El derecho al silencio

Hemos construido una sociedad estrepitosa y un “Estado altoparlante”, una clase política estruendosa y un mercado que no para de hablar, y de vender felicidad en forma de ropa de moda o de jabón de tocador, y unas redes que prosperan metiéndose sistemáticamente en la intimidad.

Hemos perfeccionado métodos de propaganda y de publicidad que afinan sus estrategias contra el individuo entendido como punto de venta de mercaderías o de votos. En fin, tenemos un sistema de vida (o de muerte) que no deja espacio para el silencio, y que no permite sosiego ni reflexión.

En la temprana madrugada, las alarmas de casas y carros hacen coro insufrible para cualquier persona normal, cuando no es la bronca del vecindario o la farra a decibeles que estremecen a un sordo. En la mañana, es el concurso de noticiarios donde el escándalo prospera, y son las entrevistas y opiniones que van desde lo inteligente lo “sabio” y lo cursi, hasta lo disparatado, pero siempre al volumen que permita el televisor. Después, el tráfico, los pitos de apurados y groseros, los autos con escape abierto y los espeluznantes frenazos de los buses.

En la tienda, en las oficinas, en los patios de venta de autos, prevalece el poder de la tecnocumbia o, quizá, otro estruendo de moda.

Me pregunto, ¿no somos capaces de callar un instante, de darle tiempo a la cabeza, y de serenidad al ánimo? ¿Nos da miedo el silencio, preferimos el bullicio porque no tenemos en qué pensar? Las reuniones sociales y los bailes se hacen en medio de un estruendo musical de tal calibre que impide comunicarse, a menos que se lo haga por señas o a gritos. ¿Cuál es la idea, incomunicarse y que cada uno baile consigo mismo?

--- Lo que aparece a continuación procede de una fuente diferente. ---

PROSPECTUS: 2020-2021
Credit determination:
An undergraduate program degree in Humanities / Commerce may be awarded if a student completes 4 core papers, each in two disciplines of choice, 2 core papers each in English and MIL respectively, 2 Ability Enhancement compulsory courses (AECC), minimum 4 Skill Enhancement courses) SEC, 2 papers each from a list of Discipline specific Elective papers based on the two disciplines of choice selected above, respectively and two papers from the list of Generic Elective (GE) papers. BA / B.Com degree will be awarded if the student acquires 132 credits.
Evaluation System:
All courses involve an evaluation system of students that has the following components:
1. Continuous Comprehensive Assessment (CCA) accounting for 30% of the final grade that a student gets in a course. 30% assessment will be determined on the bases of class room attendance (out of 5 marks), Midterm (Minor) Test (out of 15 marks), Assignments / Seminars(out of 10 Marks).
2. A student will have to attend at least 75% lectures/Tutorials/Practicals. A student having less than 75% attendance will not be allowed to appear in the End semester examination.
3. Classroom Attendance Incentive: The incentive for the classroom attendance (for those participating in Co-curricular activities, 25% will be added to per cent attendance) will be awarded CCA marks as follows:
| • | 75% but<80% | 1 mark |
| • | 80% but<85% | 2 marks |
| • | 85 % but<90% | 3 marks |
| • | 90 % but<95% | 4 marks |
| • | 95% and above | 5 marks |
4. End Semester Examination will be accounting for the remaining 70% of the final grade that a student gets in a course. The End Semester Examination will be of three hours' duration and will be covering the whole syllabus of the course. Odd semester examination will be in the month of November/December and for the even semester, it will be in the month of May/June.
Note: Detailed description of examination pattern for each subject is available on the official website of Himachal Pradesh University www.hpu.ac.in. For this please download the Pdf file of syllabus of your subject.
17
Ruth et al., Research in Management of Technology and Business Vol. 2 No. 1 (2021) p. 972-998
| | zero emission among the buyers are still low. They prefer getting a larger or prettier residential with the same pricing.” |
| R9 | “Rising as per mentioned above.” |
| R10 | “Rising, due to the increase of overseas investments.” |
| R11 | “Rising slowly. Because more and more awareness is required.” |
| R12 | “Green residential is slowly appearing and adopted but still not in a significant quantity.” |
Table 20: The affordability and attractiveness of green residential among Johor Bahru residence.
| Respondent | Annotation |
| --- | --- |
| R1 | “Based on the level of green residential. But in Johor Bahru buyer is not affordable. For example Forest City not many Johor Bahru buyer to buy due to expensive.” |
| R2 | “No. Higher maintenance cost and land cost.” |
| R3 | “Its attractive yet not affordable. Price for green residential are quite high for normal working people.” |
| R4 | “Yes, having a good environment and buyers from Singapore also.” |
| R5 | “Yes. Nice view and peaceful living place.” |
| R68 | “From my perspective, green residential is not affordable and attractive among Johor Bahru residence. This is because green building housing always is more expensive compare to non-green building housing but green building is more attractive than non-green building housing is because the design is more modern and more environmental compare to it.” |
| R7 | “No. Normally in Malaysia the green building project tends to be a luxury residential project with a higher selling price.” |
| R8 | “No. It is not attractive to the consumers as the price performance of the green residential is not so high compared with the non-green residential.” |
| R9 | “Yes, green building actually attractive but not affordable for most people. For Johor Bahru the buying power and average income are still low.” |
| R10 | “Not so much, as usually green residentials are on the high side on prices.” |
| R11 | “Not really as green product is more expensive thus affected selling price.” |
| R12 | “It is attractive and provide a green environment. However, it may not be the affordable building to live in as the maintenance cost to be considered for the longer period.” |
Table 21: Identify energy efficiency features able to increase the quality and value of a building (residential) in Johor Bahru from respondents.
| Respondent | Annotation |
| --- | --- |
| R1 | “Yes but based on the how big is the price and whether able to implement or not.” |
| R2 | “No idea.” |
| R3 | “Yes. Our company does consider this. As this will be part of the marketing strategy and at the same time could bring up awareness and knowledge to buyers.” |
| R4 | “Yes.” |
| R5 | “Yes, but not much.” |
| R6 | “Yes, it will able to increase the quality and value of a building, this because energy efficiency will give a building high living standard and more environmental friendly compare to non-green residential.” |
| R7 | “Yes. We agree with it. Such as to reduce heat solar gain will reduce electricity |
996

Sospecho que bajo las evidencias que deja la vida cotidiana, hay mar de fondo. Hay un aislamiento que, hace rato ya, desterró la conversación inteligente. Hay una vocación que nos inclina hacia lo agreste y lo rudo, hacia la cerrazón montaraz. Se prefiere el estruendo a la palabra, el bullicio a la lectura.

¿Hay afán de atolondrarse, hay miedo a encontrarse? ¿Hay temor al vacío? Sospecho que la paz estorba. Y por eso, propaganda y publicidad (que son hijas gemelas de una sociedad deformada) apuestan a llenar de falsas ofertas de felicidad al conglomerado de consumidores apurados: consumidores de novelerías comerciales o políticas, da lo mismo.

El derecho al silencio, que ningún código consagra, como el derecho a la intimidad, cuyo amparo legal no sirve para nada, apuntan a preservar espacios mínimos de autonomía personal que no puede invadir ni el Estado, ni el mercado, ni el vecino, ni el grosero que enciende motores a la madrugada, ni el que grita megáfono en mano, ni el que rompe la precaria paz de cualquier noche para festejar el mínimo disparate.